A Staffordshire food waste recycling and animal rendering firm has been fined £660,000 after a worker died while repairing an industrial cooker.

John Pointon & Sons Ltd was also ordered to pay a further £187,632 in costs after pleading guilty to safety failures that led to the death of Mark Bullock.

The self-employed contractor, 50, was carrying out repairs inside the cooker at the firm’s Bones Lane site in Cheddleton, Leek on November 5 2011 when the incident happened.

While inside the cooker, steam from elsewhere in the system fed into the area. He was badly scalded and died in hospital the following day from his injuries.

Bullock of Milton, Stoke on Trent, was allowed to enter the cooker without the proper precautions being taken, an investigation by the Health and Safety Executive (HSE) found.

‘Not considered the risks’

The company had not properly considered the risks of entering the cooker, had failed to put in place a safe system of work, and did not competently manage the work as it was taking place, said the HSE.

Stafford Crown Court heard that in 2004 another employee was killed at the same site when he entered a confined space without proper precautions being taken.

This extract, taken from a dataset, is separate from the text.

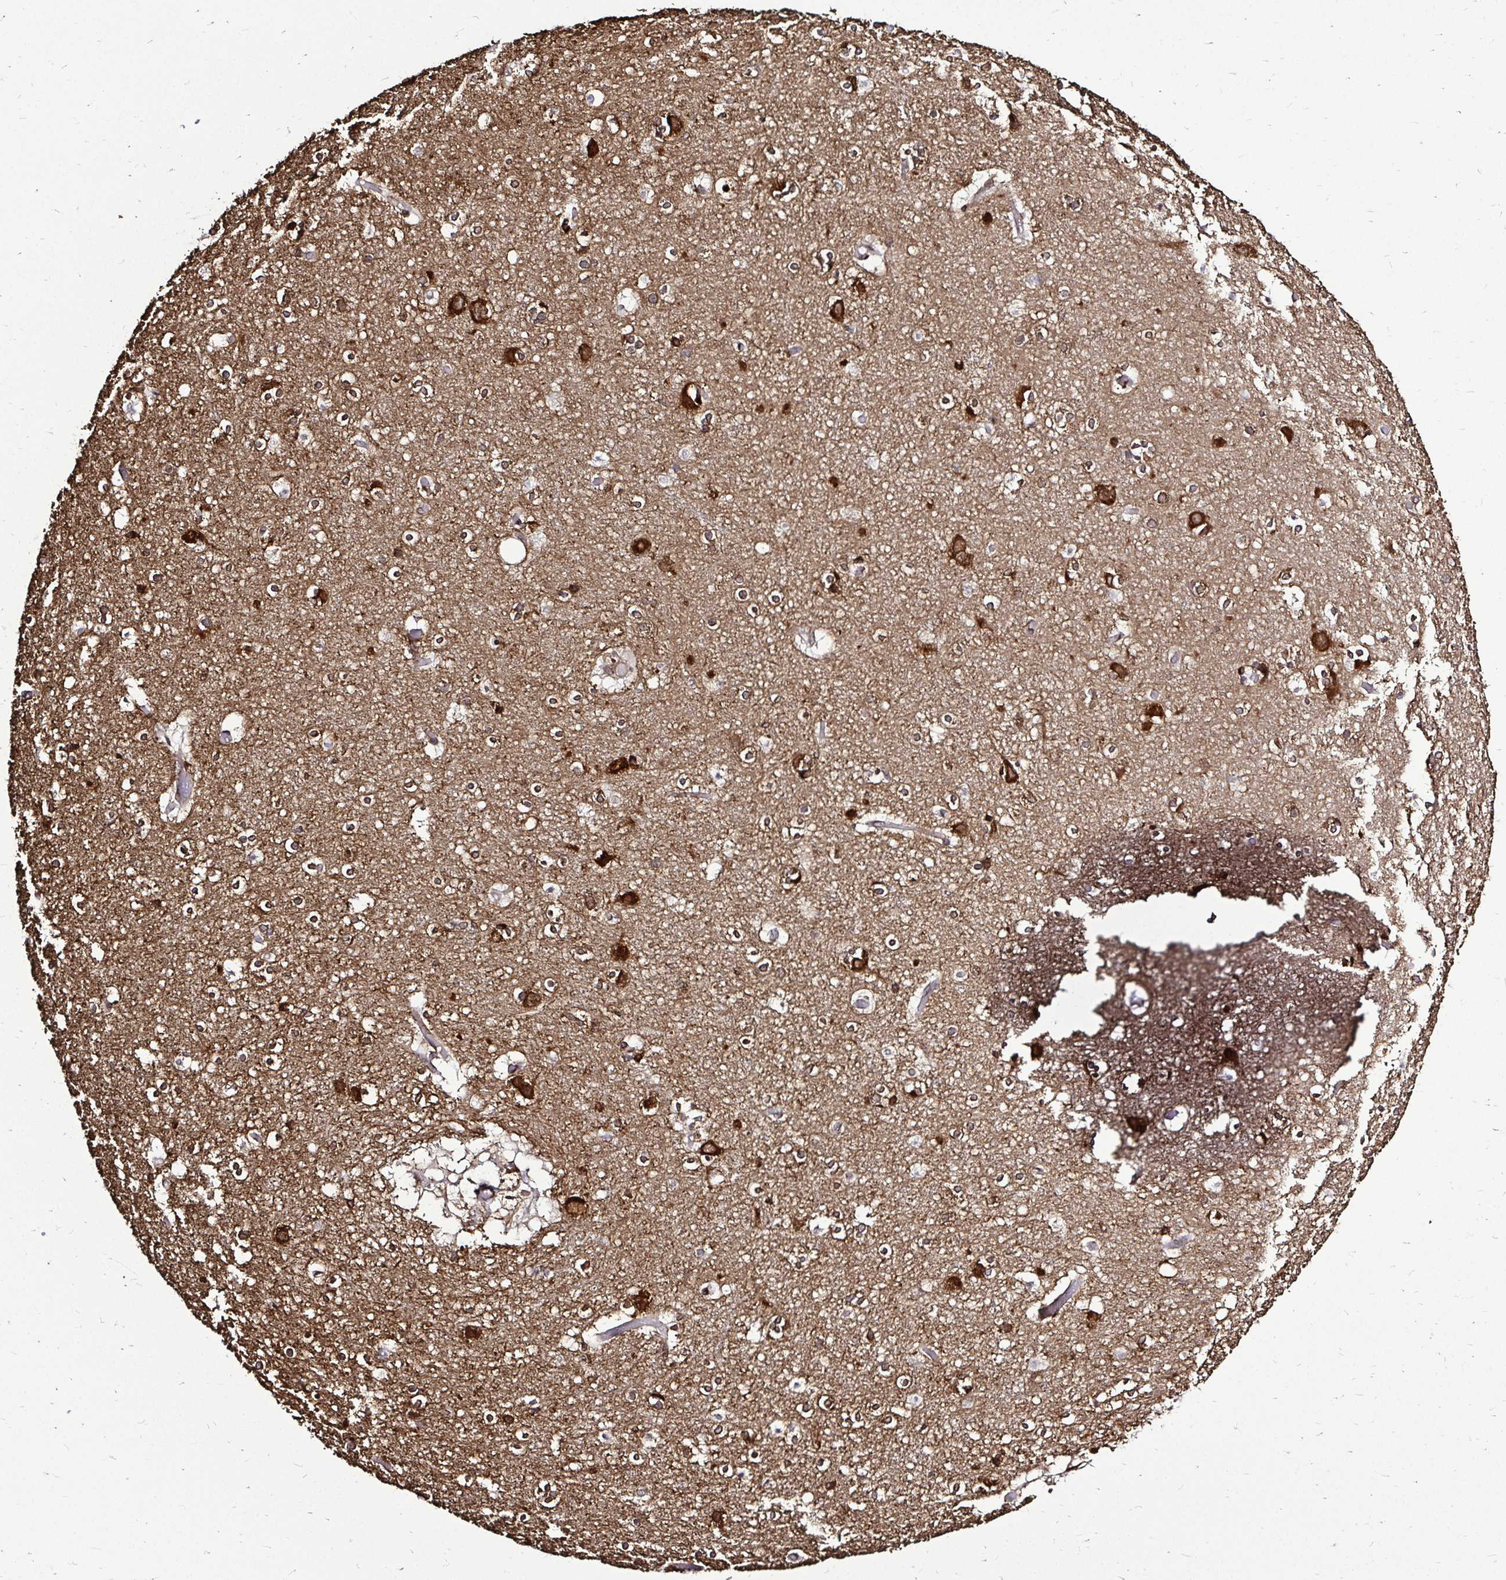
{"staining": {"intensity": "negative", "quantity": "none", "location": "none"}, "tissue": "cerebral cortex", "cell_type": "Endothelial cells", "image_type": "normal", "snomed": [{"axis": "morphology", "description": "Normal tissue, NOS"}, {"axis": "topography", "description": "Cerebral cortex"}], "caption": "A high-resolution photomicrograph shows immunohistochemistry staining of benign cerebral cortex, which shows no significant positivity in endothelial cells.", "gene": "FMR1", "patient": {"sex": "female", "age": 52}}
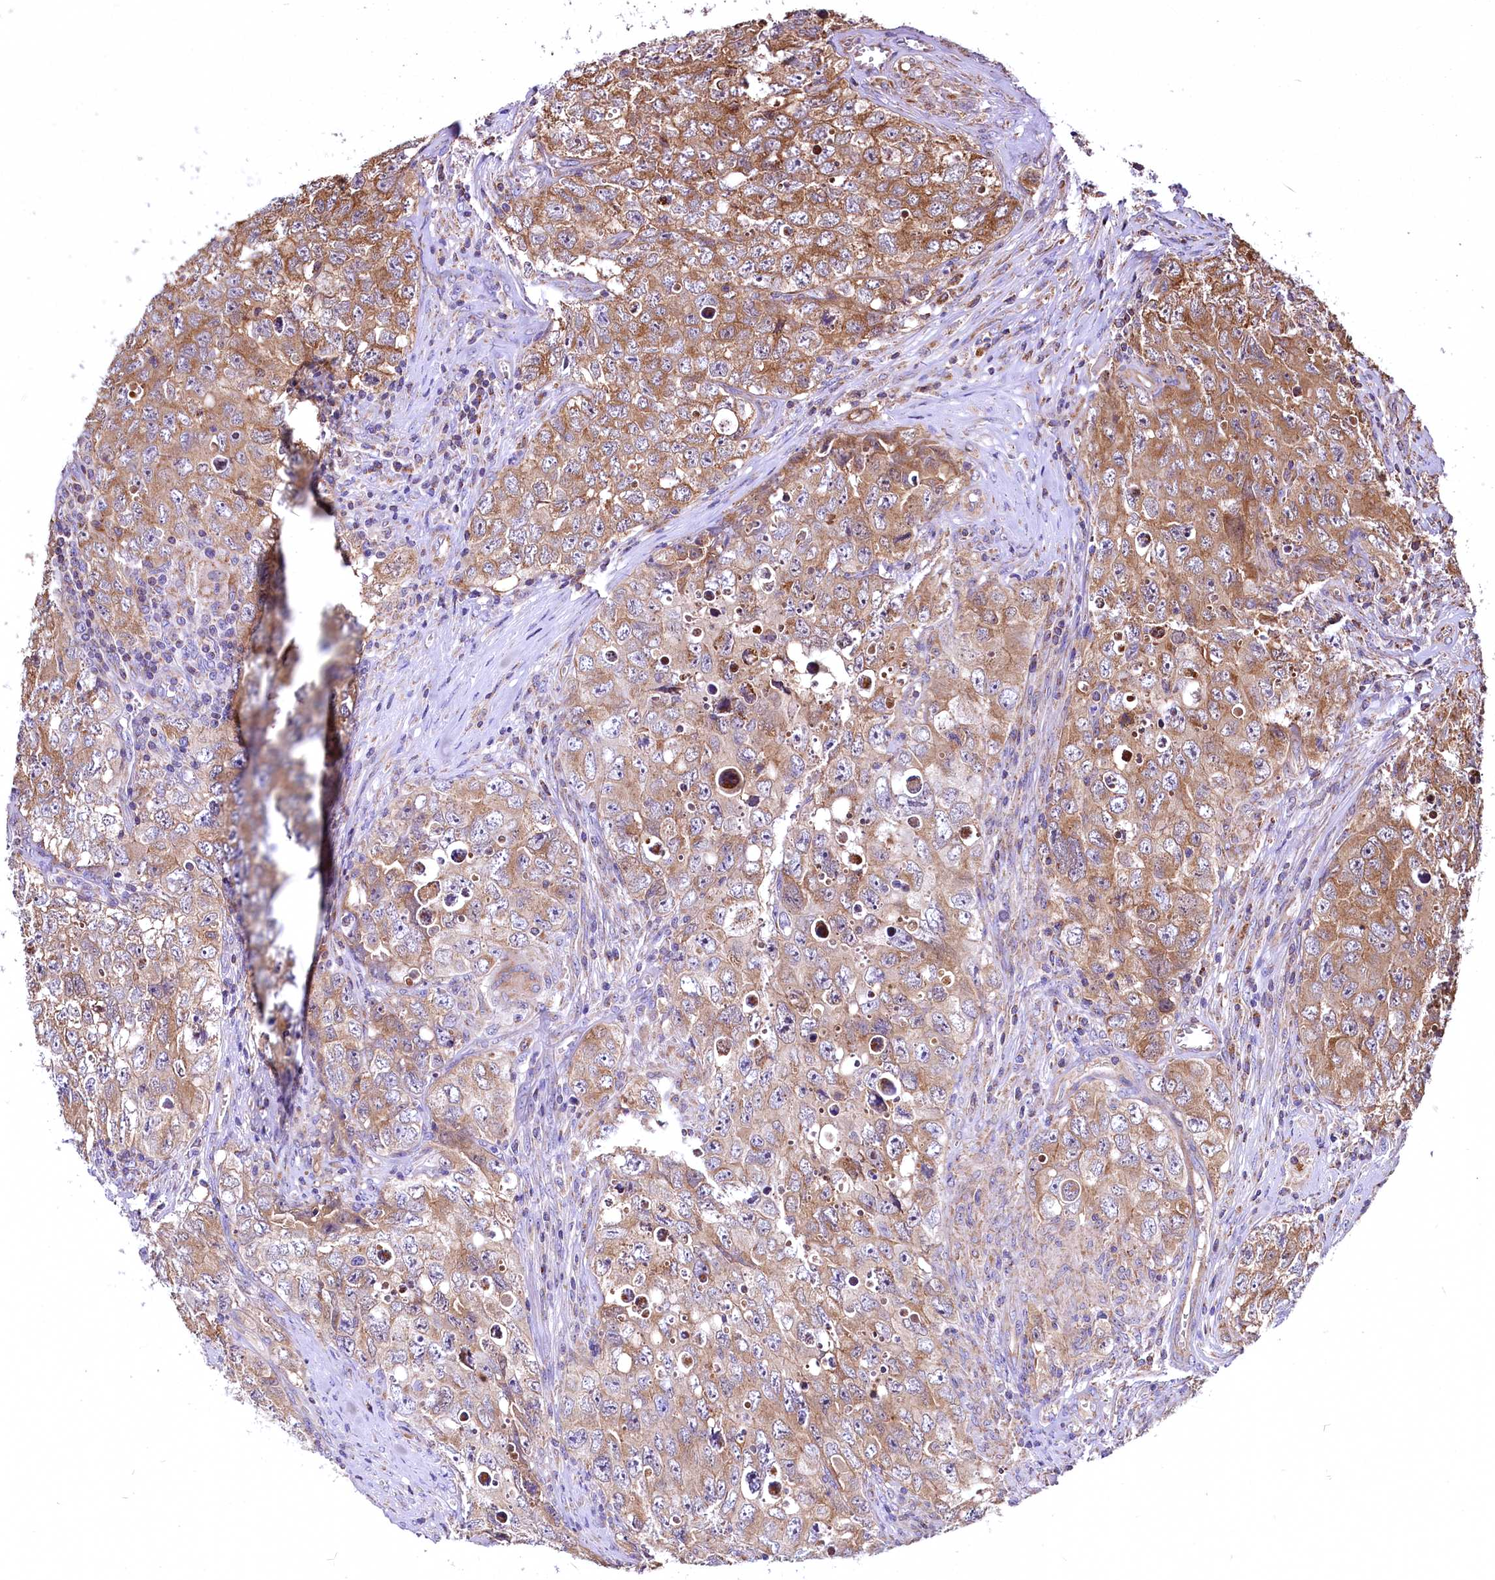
{"staining": {"intensity": "moderate", "quantity": "25%-75%", "location": "cytoplasmic/membranous"}, "tissue": "testis cancer", "cell_type": "Tumor cells", "image_type": "cancer", "snomed": [{"axis": "morphology", "description": "Seminoma, NOS"}, {"axis": "morphology", "description": "Carcinoma, Embryonal, NOS"}, {"axis": "topography", "description": "Testis"}], "caption": "A brown stain labels moderate cytoplasmic/membranous expression of a protein in seminoma (testis) tumor cells.", "gene": "NUDT15", "patient": {"sex": "male", "age": 43}}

John Pointon & Sons Ltd pleaded guilty to breaching Section 3(1) of the Health and Safety at Work etc Act 1974 on Monday 29 June 2015.

After sentencing HSE inspector Wayne Owen said: “The cookers in operation at the company form the core part of the business. Steam and hot vapours getting into the cookers from other connected pieces of equipment is foreseeable, and precautions should have been taken to ensure all avenues which had the potential to allow steam to be fed back into the cooker had been suitably isolated.

“John Pointon and Sons Ltd failed to do this and it cost Mark Bullock his life.”

‘Extremely dangerous’

Owen said the firm were “fully aware” that work in confined spaces was “extremely dangerous” having already had one fatality at the site.

“Companies must identify what measures should be taken to ensure the safety of their workforce,” he said.

“I would urge any company that carries out work in confined spaces to double check their procedures.”

A tribute has been put up at the site, funded by friends, according to his partner Christine Knowles.

It includes a tree and a stone with the inscription ‘How difficult can it be?’ – a phrase he used to say a lot.

Knowles said the company should have made sure Bullock was safe.

“Every company should do the same for their workers,” she added. “Mark was a great man. He touched many people’s hearts and broke mine when he died.

“Mark had a great passion for life. In some ways he never grew up. He loved fairgrounds and holidays and loved to sing and dance. He had an extremely generous nature and a wicked sense of humour.”